Stored data
****

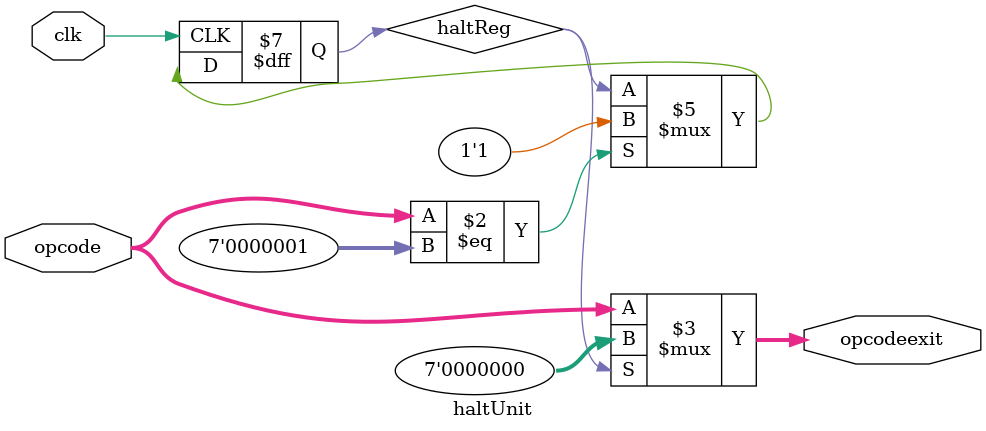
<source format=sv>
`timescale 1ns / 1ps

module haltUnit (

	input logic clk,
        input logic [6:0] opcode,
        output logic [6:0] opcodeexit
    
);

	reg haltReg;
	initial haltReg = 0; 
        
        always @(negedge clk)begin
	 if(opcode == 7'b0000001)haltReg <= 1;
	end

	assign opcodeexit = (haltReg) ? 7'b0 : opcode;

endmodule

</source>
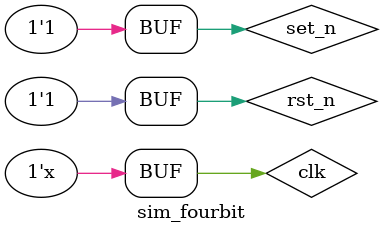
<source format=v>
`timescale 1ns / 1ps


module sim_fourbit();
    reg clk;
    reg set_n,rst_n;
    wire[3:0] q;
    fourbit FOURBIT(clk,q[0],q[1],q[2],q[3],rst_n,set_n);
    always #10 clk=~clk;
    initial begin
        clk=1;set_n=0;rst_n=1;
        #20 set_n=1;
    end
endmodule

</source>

****

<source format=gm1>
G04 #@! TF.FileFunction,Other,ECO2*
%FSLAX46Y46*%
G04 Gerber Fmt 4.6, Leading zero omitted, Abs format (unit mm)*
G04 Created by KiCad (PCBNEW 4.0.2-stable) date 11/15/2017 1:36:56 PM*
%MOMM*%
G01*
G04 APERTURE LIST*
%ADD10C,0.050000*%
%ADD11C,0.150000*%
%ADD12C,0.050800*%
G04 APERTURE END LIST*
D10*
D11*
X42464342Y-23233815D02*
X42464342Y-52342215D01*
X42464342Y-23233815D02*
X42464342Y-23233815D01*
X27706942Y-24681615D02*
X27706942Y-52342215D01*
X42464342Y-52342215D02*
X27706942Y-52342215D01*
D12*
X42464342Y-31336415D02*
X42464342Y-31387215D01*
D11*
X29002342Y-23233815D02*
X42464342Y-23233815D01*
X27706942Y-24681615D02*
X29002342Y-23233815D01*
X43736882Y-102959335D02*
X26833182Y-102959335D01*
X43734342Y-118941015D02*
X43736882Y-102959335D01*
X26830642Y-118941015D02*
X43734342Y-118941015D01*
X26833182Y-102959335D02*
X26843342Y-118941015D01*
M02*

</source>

****

Exercise requirements →
Please count the lines that hold "opcodeexit" in this data and report the total alone.

Solution for this problem →
2